Newsletter 635 – Helping People Wherever They Are

Jean-Christophe in robeJean-Christophe Bieselaar is one of my closest friends (shown here with his son Paul). Born, raised and currently living in Paris,  Jean-Christophe is consulting pastor of one Parisian church, Parish Associate at The American Church in Paris, and a chaplain at five hospitals. We kept in contact during the night of the recent terrorist attacks and I was impressed (but not surprised) at how he responded as the events unfolded. The following principles are well known but sometimes forgotten when crises arise in our own environments.

  • Try to remain calm. Jean-Christophe wrote that there was no chaos in the hospitals. The professional staff was “calm, focused and organized”. Calmness in caregivers tends to spread, especially to people who are afraid and agitated.
  • Resist the urge to rush to the location of the crises. Have you heard about counselors, medical people, or church groups who rush to the places of tragedy, including trips overseas in times of national disasters?
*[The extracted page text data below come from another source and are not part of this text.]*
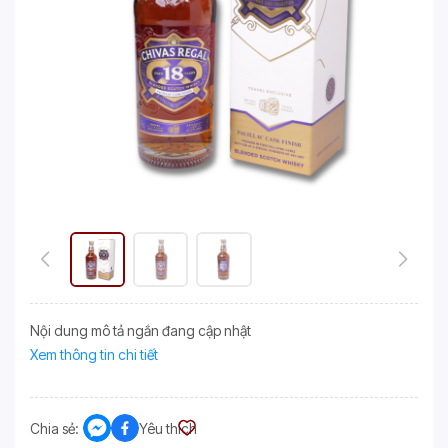
Nội dung mô tả ngắn đang cập nhật
Xem thông tin chi tiết
Chia sẻ:
Yêu thích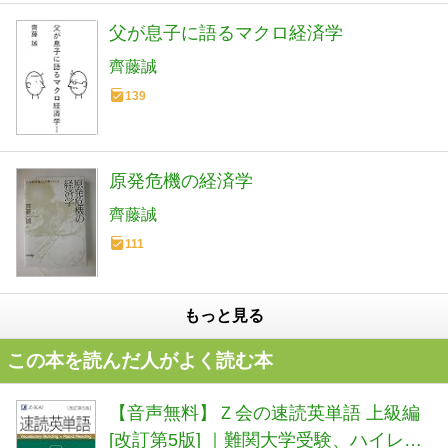
父が息子に語るマクロ経済学
齊藤誠
139
原発危機の経済学
齊藤誠
111
もっと見る
この本を読んだ人がよく読む本
【音声無料】Ｚ会の速読英単語 上級編
[改訂第5版] ｜難関大学受験、ハイレベ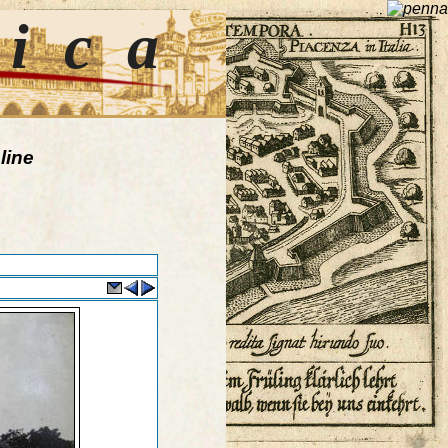
tica
line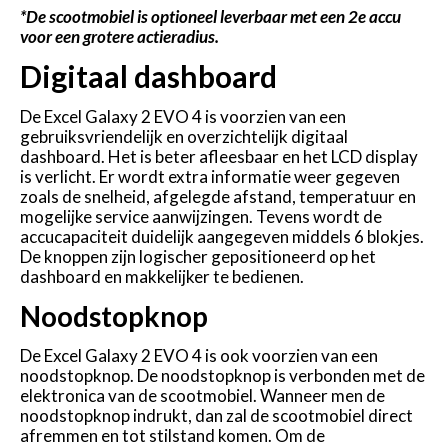
*De scootmobiel is optioneel leverbaar met een 2e accu
voor een grotere actieradius.
Digitaal dashboard
De Excel Galaxy 2 EVO 4 is voorzien van een
gebruiksvriendelijk en overzichtelijk digitaal
dashboard. Het is beter afleesbaar en het LCD display
is verlicht. Er wordt extra informatie weer gegeven
zoals de snelheid, afgelegde afstand, temperatuur en
mogelijke service aanwijzingen. Tevens wordt de
accucapaciteit duidelijk aangegeven middels 6 blokjes.
De knoppen zijn logischer gepositioneerd op het
dashboard en makkelijker te bedienen.
Noodstopknop
De Excel Galaxy 2 EVO 4 is ook voorzien van een
noodstopknop. De noodstopknop is verbonden met de
elektronica van de scootmobiel. Wanneer men de
noodstopknop indrukt, dan zal de scootmobiel direct
afremmen en tot stilstand komen. Om de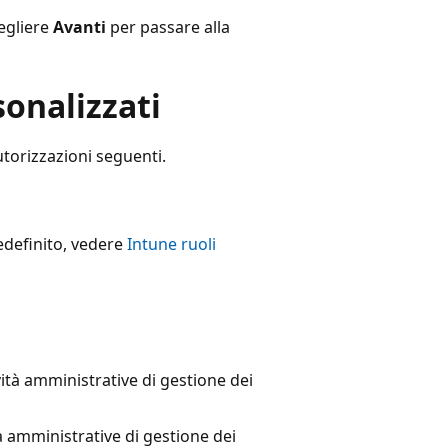
egliere
Avanti
per passare alla
sonalizzati
utorizzazioni seguenti.
edefinito, vedere
Intune ruoli
ità amministrative di gestione dei
tà amministrative di gestione dei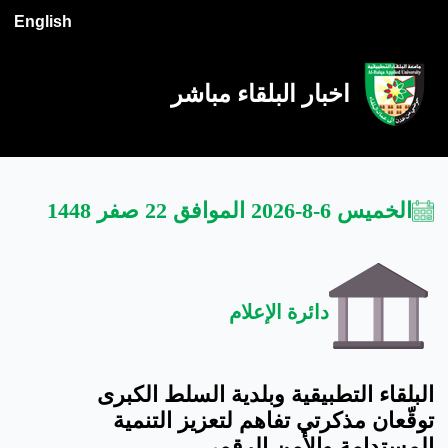
English
اخبار البلقاء مباشر
الخميس 6-8-2026 الموافق 22 صفر 1448
دائرة الإعلام
البلقاء التطبيقية وبلدية السلط الكبرى
توقّعان مذكرتي تفاهم لتعزيز التنمية
المستدامة والأمن الرقمي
These people go with good intentions, but they don’t know what is needed and get in the way of local responders who understand the situation better.
  • Be alert to the place where you’ve been planted. Jean-Christophe went to two churches where he normally serves. One is a young adult congregation. “They were all speechless and shocked. They had never faced anything like that. I encouraged them to turn their eyes from TV and their mobile devices. We read some Psalms particularly Ps 121 and I asked them to focus on John 14.1. Then we spent a long time praying. And the peace of God came upon us all like a healing water”. After this, my friend went to the E.R. at a hospital where he is known and works.
  • Notice the recommendation to turn off media broadcasts. Watching endless media reruns or commentary can arouse, rather than reduce anxiety. In addition, media consumption can lead to fear-inspiring addiction. This stuff is fascinating to watch.
  • Do what you do best in the setting where you’ve been planted. Jean-Christophe worked in the places and with the people where he is known. Few of us can do much in Paris right now, but what about the nervous people in our churches or workplaces? Do you have neighbors with friends or relatives in Paris? Could they benefit from your support, encouragement and prayers?
  • Keep focused on the peace and hope that comes from God and on empowerment from the Holy Spirit.

What would you add? Please comment.

3 Comments

  1. Your first paragraph reminded me of an interview I heard on NPR today with an ER doctor who serves in one of the hospitals in Paris where the wounded were taken on Friday night. He commented on how silent the ER rooms were–perhaps due to people being in shock, but, mostly (he thought) because people were grateful to still be alive. He said no one was moaning, crying out, or shouting. They mostly were lying quietly, waiting to be cared for. When the staff had time to talk to them, nearly everyone mentioned how thankful they were that they were not injured worse, and that they were receiving such good care. He seemed in awe and wonderment at how calm everyone was.